Durch den Fonds sollen die Kosten der Entsorgungsträger für die Abfallbeseitigung beglichen werden, indem Hersteller dort einzahlen und anspruchsberechtigte Entsorgungsträger für jährlich erbrachte Leistungen Auszahlungen erhalten. Die Verwaltung des einzurichtenden Fonds liegt beim Umweltbundesamt.
Registrierungs- und Meldepflicht des Herstellers
Jeder Hersteller unterliegt ab 2024 einer Registrierungs- und Meldepflicht.
Um die zahlungspflichtigen Hersteller von Einwegkunststoffprodukten zu erfassen, haben sich diese elektronisch beim Umweltbundesamt (UBA) ab dem 01.01.2024 auf der Plattform „DIVID" zu registrieren und jährlich bis zum 15.05. (erstmals zum 15.05.2025) dem Umweltbundesamt aufgeschlüsselt nach jeweiliger Art und Masse die von ihnen im vorangegangenen Kalenderjahr erstmals auf dem Markt bereitgestellten oder verkauften Einwegkunststoffprodukte zu melden.
Hinweis: Zu übermitteln ist die Art und Masse in Kilogramm der erstmals auf dem Markt bereitgestellten oder verkauften Einwegkunststoffprodukte.
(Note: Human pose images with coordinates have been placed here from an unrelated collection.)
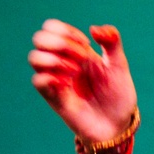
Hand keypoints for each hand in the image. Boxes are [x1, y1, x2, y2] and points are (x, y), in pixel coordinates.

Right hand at [29, 19, 136, 143]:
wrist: (117, 125)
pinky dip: (51, 78)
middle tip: (81, 59)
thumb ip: (112, 41)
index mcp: (74, 51)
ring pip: (34, 58)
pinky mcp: (54, 99)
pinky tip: (68, 85)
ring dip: (55, 59)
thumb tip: (93, 29)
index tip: (87, 45)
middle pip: (39, 38)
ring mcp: (56, 81)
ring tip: (75, 72)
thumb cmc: (118, 96)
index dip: (66, 30)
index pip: (52, 28)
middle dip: (61, 43)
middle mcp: (61, 63)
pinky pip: (38, 81)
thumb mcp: (119, 64)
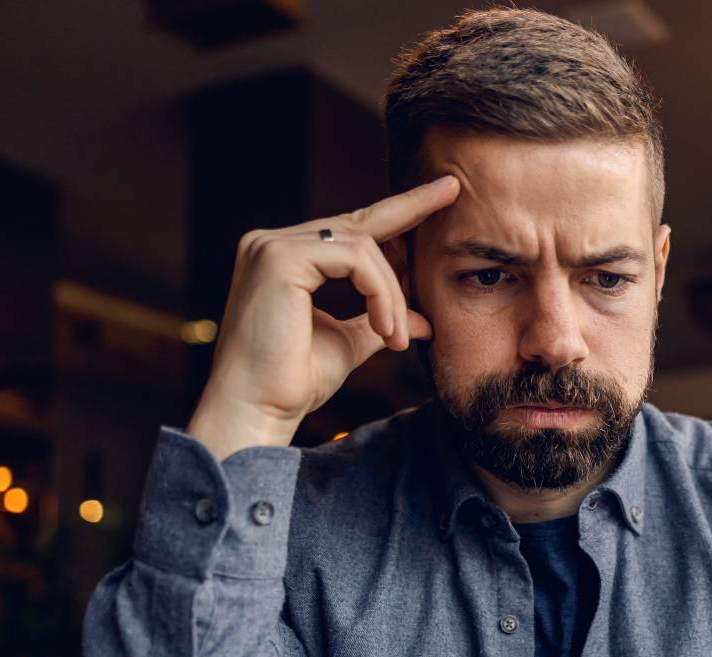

Dabei ist nicht das Gewicht des Kunststoffanteils der Produktverpackung, sondern das Gesamtgewicht des Produktes entscheidend. Wichtig ist aber, dass bei in Tabakprodukten enthaltenen Filtern nur die Filter zählen, da sie das Einwegkunststoffprodukt darstellen.
Prüfungs- und Bestätigungspflicht
Die Meldung bedarf der Prüfung und Bestätigung durch einen Dritten; dieser kann ein nach dem Verpackungsgesetz registrierter Sachverständiger, Wirtschaftsprüfer, Steuerberater oder vereidigter Buchprüfer sein. Lediglich bei einer im Vorjahr unterschrittenen Menge von 100 Kilogramm der betroffenen Einwegkunststoffprodukte (Schwellenwert) oder der ausschließlichen Inverkehrbringung von Pfandflaschen kann auf eine Prüfung und Bestätigung verzichtet werden; eine Meldung an das Umweltbundesamt ist jedoch unabhängig davon weiterhin vorzunehmen.
Marktzugangssperre bei unterlassener Registrierung
Eine unterlassene Registrierung eines Verpflichteten führt zu einer Markzugangssperre für Einwegkunststoffprodukte. Ausdrücklich bestehen auch für Nicht-Hersteller Obliegenheiten; diese dürfen keine Einwegkunststoffprodukte anbieten, wenn der Hersteller i. S. d. EWKFondsG nicht oder nicht ordnungsgemäß registriert ist.
Hersteller sind gut beraten, ihren Mitteilungspflichten nachzukommen, da im Falle einer Schätzung nicht nur ein Bußgeld droht, sondern erfahrungsgemäß auch ein sog. Schätzungszuschlag zu Lasten der Hersteller angenommen wird.